Reproduce the listing below in full, with "File photo" replaced by "Archive photo" wherever it occurs and all other wording left unchanged. Leave the pictures out of your answer.

════════

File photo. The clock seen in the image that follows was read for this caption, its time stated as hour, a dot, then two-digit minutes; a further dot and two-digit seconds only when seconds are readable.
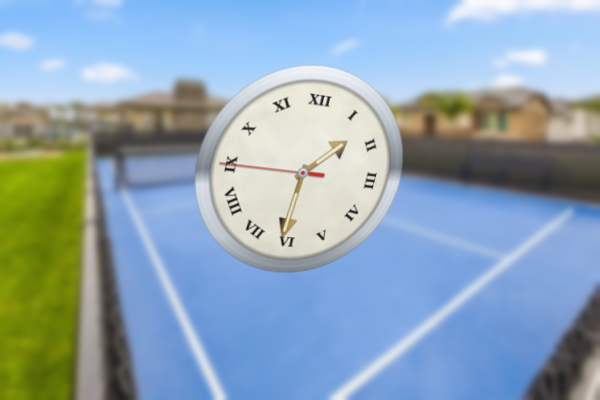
1.30.45
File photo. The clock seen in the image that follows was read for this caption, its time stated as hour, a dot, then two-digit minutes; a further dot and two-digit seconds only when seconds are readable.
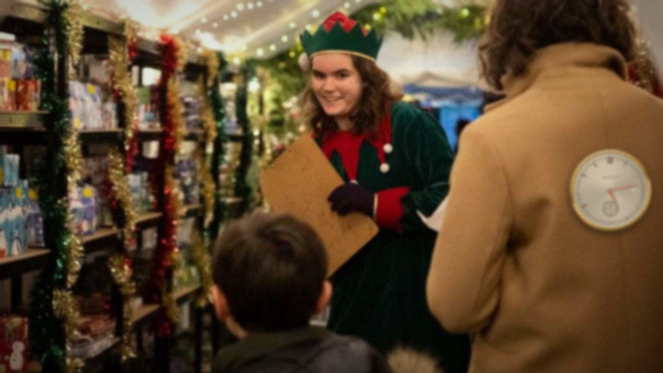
5.13
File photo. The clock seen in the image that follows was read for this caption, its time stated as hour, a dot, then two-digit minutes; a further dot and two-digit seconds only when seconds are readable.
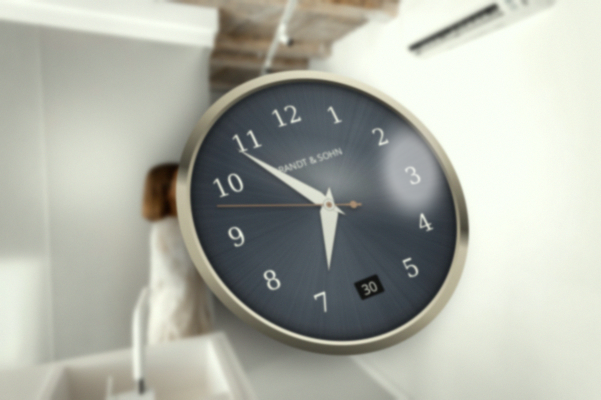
6.53.48
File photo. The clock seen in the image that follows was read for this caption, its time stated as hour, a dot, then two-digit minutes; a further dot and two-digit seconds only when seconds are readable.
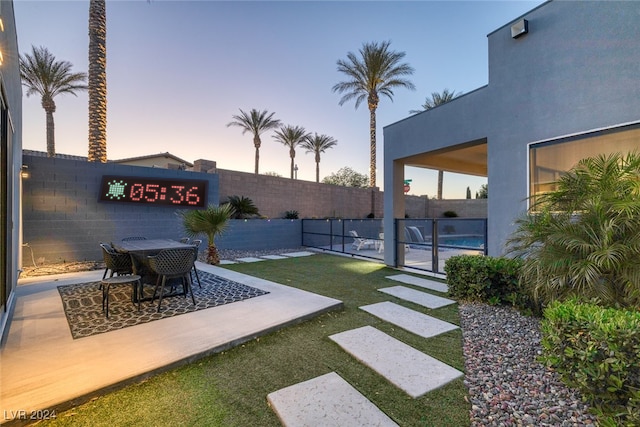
5.36
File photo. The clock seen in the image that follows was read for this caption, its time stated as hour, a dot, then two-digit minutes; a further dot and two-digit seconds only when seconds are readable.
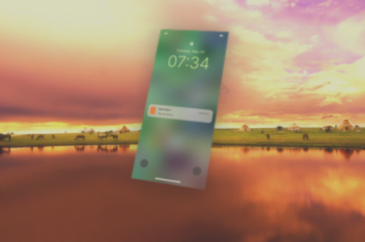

════════

Solution for this exercise —
Archive photo. The clock seen in the image that follows was read for this caption, its time stated as hour, a dot, then two-digit minutes; a further dot and two-digit seconds only when seconds are readable.
1.30.45
Archive photo. The clock seen in the image that follows was read for this caption, its time stated as hour, a dot, then two-digit minutes; a further dot and two-digit seconds only when seconds are readable.
5.13
Archive photo. The clock seen in the image that follows was read for this caption, its time stated as hour, a dot, then two-digit minutes; a further dot and two-digit seconds only when seconds are readable.
6.53.48
Archive photo. The clock seen in the image that follows was read for this caption, its time stated as hour, a dot, then two-digit minutes; a further dot and two-digit seconds only when seconds are readable.
5.36
Archive photo. The clock seen in the image that follows was read for this caption, its time stated as hour, a dot, then two-digit minutes; a further dot and two-digit seconds only when seconds are readable.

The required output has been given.